Lex Treinen
Debi Kennedy puts her ballot in the electronic voting machine at the precinct at the ANB Hall on Oct. 4. Borough officials say the elections went smoothly with zero complaints.

Younger and more progressive candidates are poised to sweep the open seats in the assembly, mayoral and planning commission elections in Haines, held on Tuesday.

“I think there’s a dissatisfaction in the general population about how the government has been operating,” said Tom Morphet, who won the mayoral race with about 53% of the vote. “I think I was able to tap into that.”

Morphet’s win was bolstered by a trio of new public office candidates running for the three vacant assembly seats: Kevin Forster, Craig Loomis and Natalie Dawson. The three campaigned together, taking out ads in CVN, that ultimately let them cruise to victory over their opponents, incumbent Jerry Lapp and Diana Lapham.

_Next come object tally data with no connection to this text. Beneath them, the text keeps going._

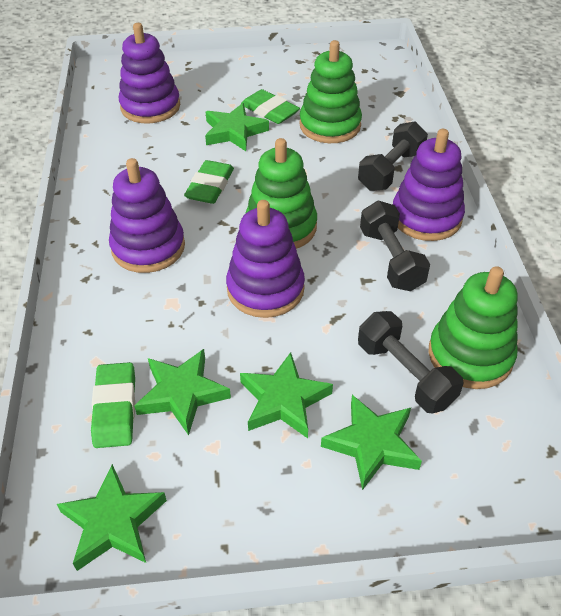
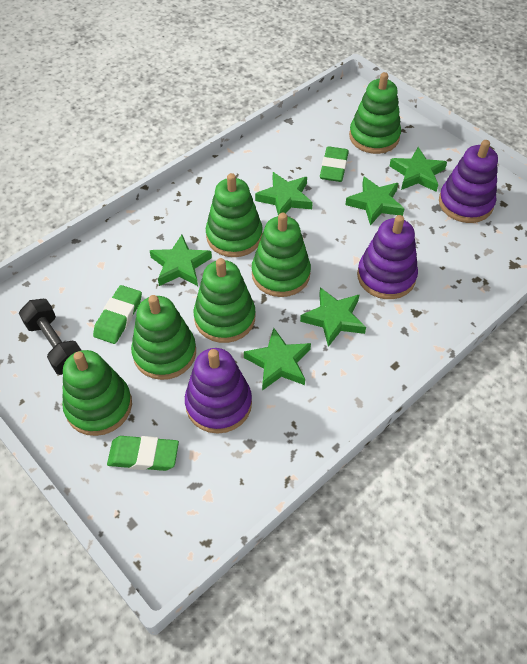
black dumbbell: [358,122,428,191] [358,311,464,414] [360,201,430,291] = 3 -> [19,299,82,375] = 1
green stacking toy: [245,138,317,249] [300,40,362,143] [428,266,518,389] = 3 -> [62,350,132,436] [131,295,196,380] [194,258,255,343] [206,173,263,257] [252,213,311,297] [349,72,401,154] = 6
green star: [57,464,167,571] [134,349,231,435] [205,103,269,151] [240,352,333,438] [321,395,422,490] = 5 -> [150,235,212,286] [244,328,311,391] [255,172,313,215] [300,287,366,347] [345,176,404,225] [390,147,447,192] = 6
purple stacking toy: [109,158,185,273] [119,23,180,124] [226,200,305,318] [393,129,465,241] = 4 -> [185,348,252,434] [357,215,418,299] [439,140,498,223] = 3

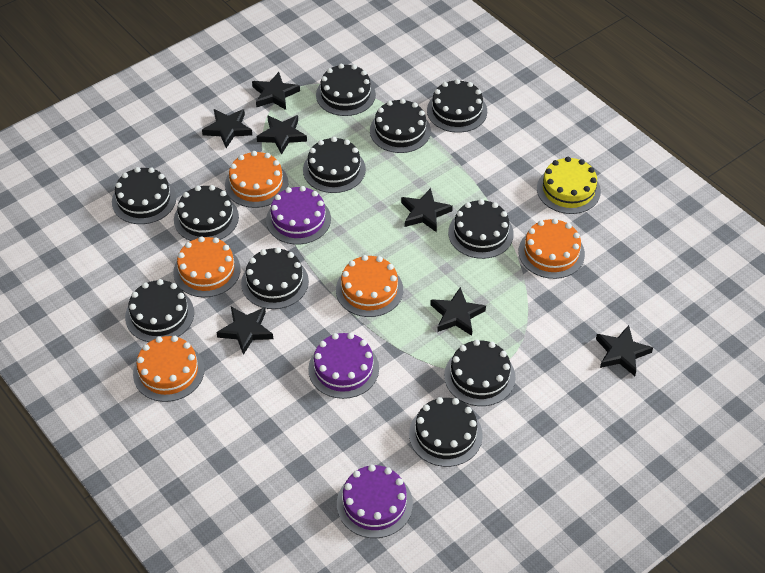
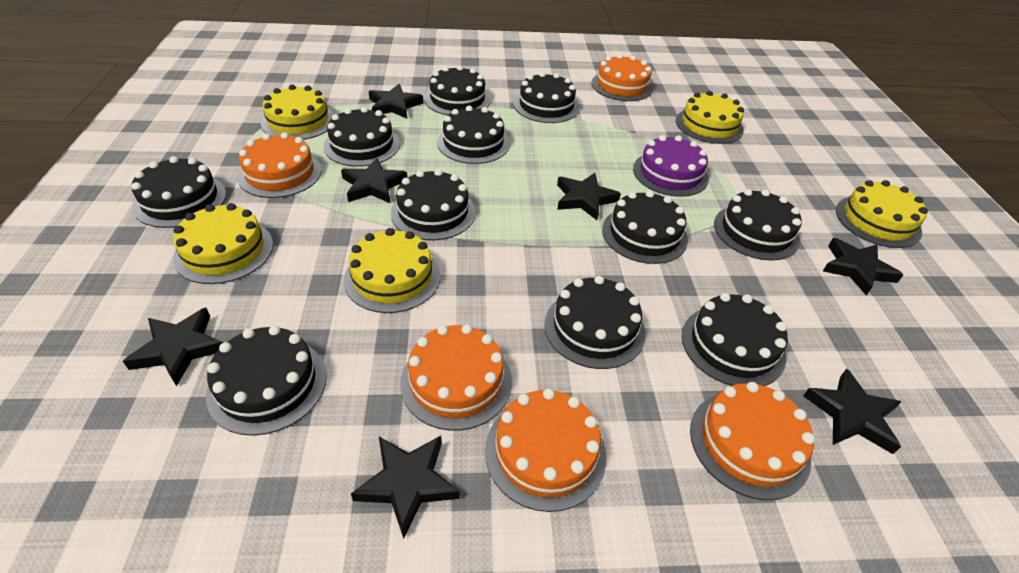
purple cake: [266,186,331,244] [308,333,379,399] [337,465,413,538] = 3 -> [633,135,709,197] = 1
yellow cake: [537,157,601,214] = 1 -> [173,203,273,284] [261,85,334,140] [344,228,440,313] [676,91,744,144] [836,180,928,248] = 5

In the planning commission race, new candidates Erika Merklin, Patty Brown, Brian O’Riley, Derek Poinsette, Rachel Saitzyk, Eben Sargent and Dan Schultz appeared in the lead, with about 30 votes that could still be counted as of Tuesday morning.

Those candidates bested incumbent Richard Clement, Scott Hansen and Rodney Hinson. Sargent led Hansen by just six votes as of Tuesday evening, meaning the final seat could flip before counting is over. Borough clerk Alekka Fullerton said the 29 remaining votes include question votes by people who presented themselves at the precinct on Tuesday but didn’t appear on voter rolls, as well as mail-in ballots that need to be postmarked by Tuesday. The assembly will canvas on Tuesday, Oct. 10 to finalize the count, after which candidates can challenge results before new candidates are sworn-in on Oct. 24.

Fullerton said overall, the election went smoothly with no complaints.

“Everything balanced to the vote as it always does. I would not have gone to sleep if it hadn’t,” she said.

The planning commission election was the first ever for the borough, which until a citizens’ initiative this spring, saw commissioners appointed by the Mayor. Proponents of the elected planning commission said the win was a result of opposition about planning commission decisions to grant heliport permits in mostly residential areas.

Morphet said that during the campaign, the issue of the proposed Palmer Project mine 35 miles north of Haines loomed large on many voters’ minds, but he acknowledged he didn’t really know the reason for his win.

“I wish I knew,” he said.

Dawson, running in her first local election, downplayed the move to more progressive candidates. She emphasized her focus on transparent and representative government after hearing from voters who felt they’d been excluded.

“We often pin it into left versus right ways but in local communities those boundaries get blurred,” she said.

She pointed to her desire to work more closely with tribal governments, as well as younger people concerned about jobs and commercial fishermen.

Forster echoed the emphasis on transparency in local government.

“Incumbents were relying heavily on past experience and almost striving for the past or at least using the past as a blueprint for the future,” he said. “The new ones were asking for more transparency.”

1,147 ballots have been counted so far, over 100 more than last year’s election.